La mujer, entre tanto, de su boca de fresa
retorciéndose como una sierpe entre brasas
y amasando sus senos sobre el duro corsé,
decía estas palabras impregnadas de almizcle:
«Son húmedos mis labios y la ciencia conozco
de perder en el fondo de un lecho la conciencia,
seco todas las lágrimas en mis senos triunfales.
Y hago reír a los viejos con infantiles risas.
Para quien me contempla desvelada y desnuda
reemplazo al sol, la luna, al cielo y las estrellas.
Yo soy, mi caro sabio, tan docta en los deleites,
cuando sofoco a un hombre en mis brazos temidos
o cuando a los mordiscos abandono mi busto,
tímida y libertina y frágil y robusta,
que en esos cobertores que de emoción se rinden,
impotentes los ángeles se perdieran por mí.»
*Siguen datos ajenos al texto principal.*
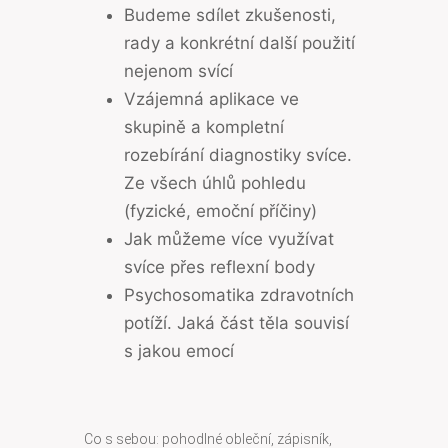
Budeme sdílet zkušenosti,
rady a konkrétní další použití
nejenom svící
Vzájemná aplikace ve
skupině a kompletní
rozebírání diagnostiky svíce.
Ze všech úhlů pohledu
(fyzické, emoční příčiny)
Jak můžeme více využívat
svíce přes reflexní body
Psychosomatika zdravotních
potíží. Jaká část těla souvisí
s jakou emocí
Co s sebou: pohodlné obleční, zápisník,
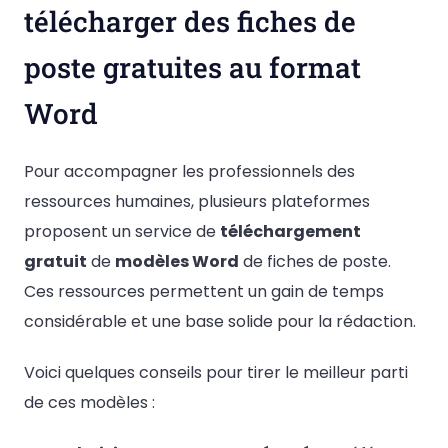
télécharger des fiches de
poste gratuites au format
Word
Pour accompagner les professionnels des
ressources humaines, plusieurs plateformes
proposent un service de
téléchargement
gratuit
de
modèles Word
de fiches de poste.
Ces ressources permettent un gain de temps
considérable et une base solide pour la rédaction.
Voici quelques conseils pour tirer le meilleur parti
de ces modèles :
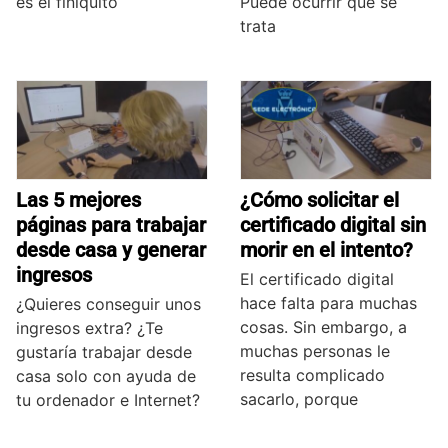
es el finiquito
Puede ocurrir que se
trata
Las 5 mejores
¿Cómo solicitar el
páginas para trabajar
certificado digital sin
desde casa y generar
morir en el intento?
ingresos
El certificado digital
hace falta para muchas
¿Quieres conseguir unos
cosas. Sin embargo, a
ingresos extra? ¿Te
muchas personas le
gustaría trabajar desde
resulta complicado
casa solo con ayuda de
sacarlo, porque
tu ordenador e Internet?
Cuando hubo succionado de mis huesos la médula
y muy lánguidamente me volvía hacia ella
a fin de devolverle un beso, sólo vi
rebosante de pus, un odre pegajoso.
Yo cerré los dos ojos con helado terror
y cuando quise abrirlos a aquella claridad,
a mi lado, en lugar del fuerte maniquí
que parecía haber hecho provisión de mi sangre,
en confusión chocaban pedazos de esqueleto
de los cuales se alzaban chirridos de veleta
o de cartel, al cabo de un vástago de hierro,
que balancea el viento en las noches de invierno.